Choline Chloride-Based Deep Eutectic Solvent-Treated Wood

Abstract

Due to their adaptability and low preparation costs, deep eutectic solvents (DESs) have been widely used in a variety of applications. For some potential industrial applications, developing new low-cost DESs is critical. Oxalic acid (OA), acetic acid (AA), urea (Ur), and glycerol (GL) were mixed in various molar ratios to make DES solutions, with choline chloride (ChCL) acting as the hydrogen bond acceptor (HBA). In this work, DES solutions were applied to wood samples of Oriental spruce (Picea orientalis) at 150 °C. The chemical structures of wood samples were significantly altered after impregnation with DES solutions, as revealed by Fourier transform infrared spectroscopy (FTIR). The hemicellulose and cellulose peaks increased around 1700 cm⁻¹, while the lignin peak disappeared completely around 1500 cm⁻¹. After the decay test, mass losses were lower than in the control samples.

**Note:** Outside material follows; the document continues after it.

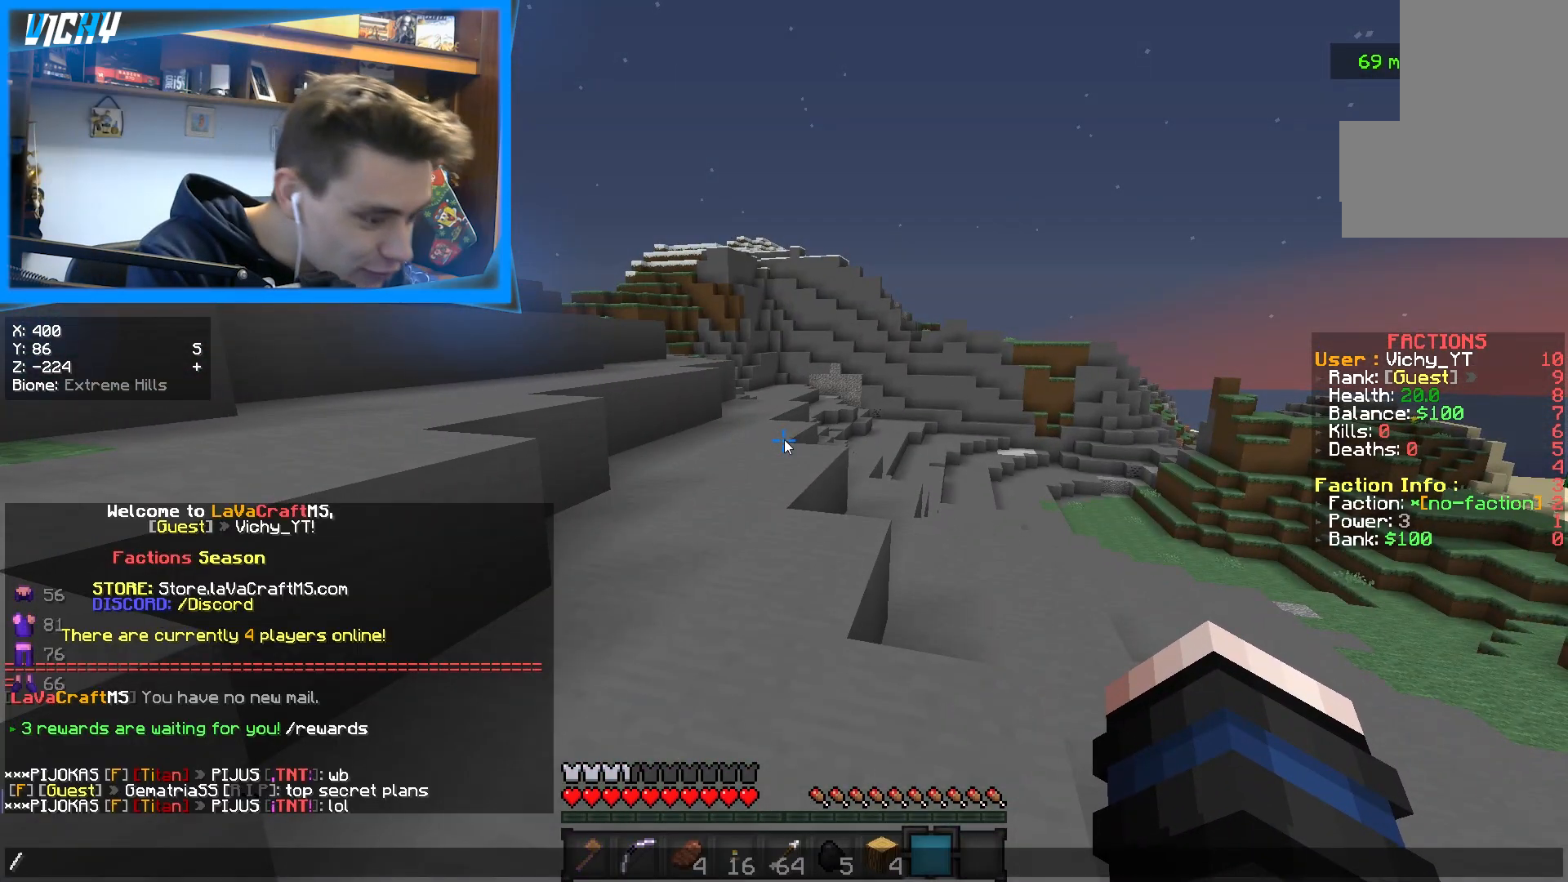
{"keys": [], "mouse": [], "events": []}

The decay tests revealed that the leached wood samples were more resistant to decay. DES-treated wood samples, on the other hand, decomposed at lower temperatures.

1. Introduction

Green technology is currently one of the most important issues in all fields because it attempts to protect the environment and reduce the negative effects of human activity. The adoption of novel green solvents is the most critical issue, and deep eutectic solvents (DESs) have grown in popularity due to their strong association with ionic liquids (IL). Due to their unique properties, such as ease of synthesis, renewable resources, and low-cost raw materials, DESs have attracted significant scientific and industrial interest [1].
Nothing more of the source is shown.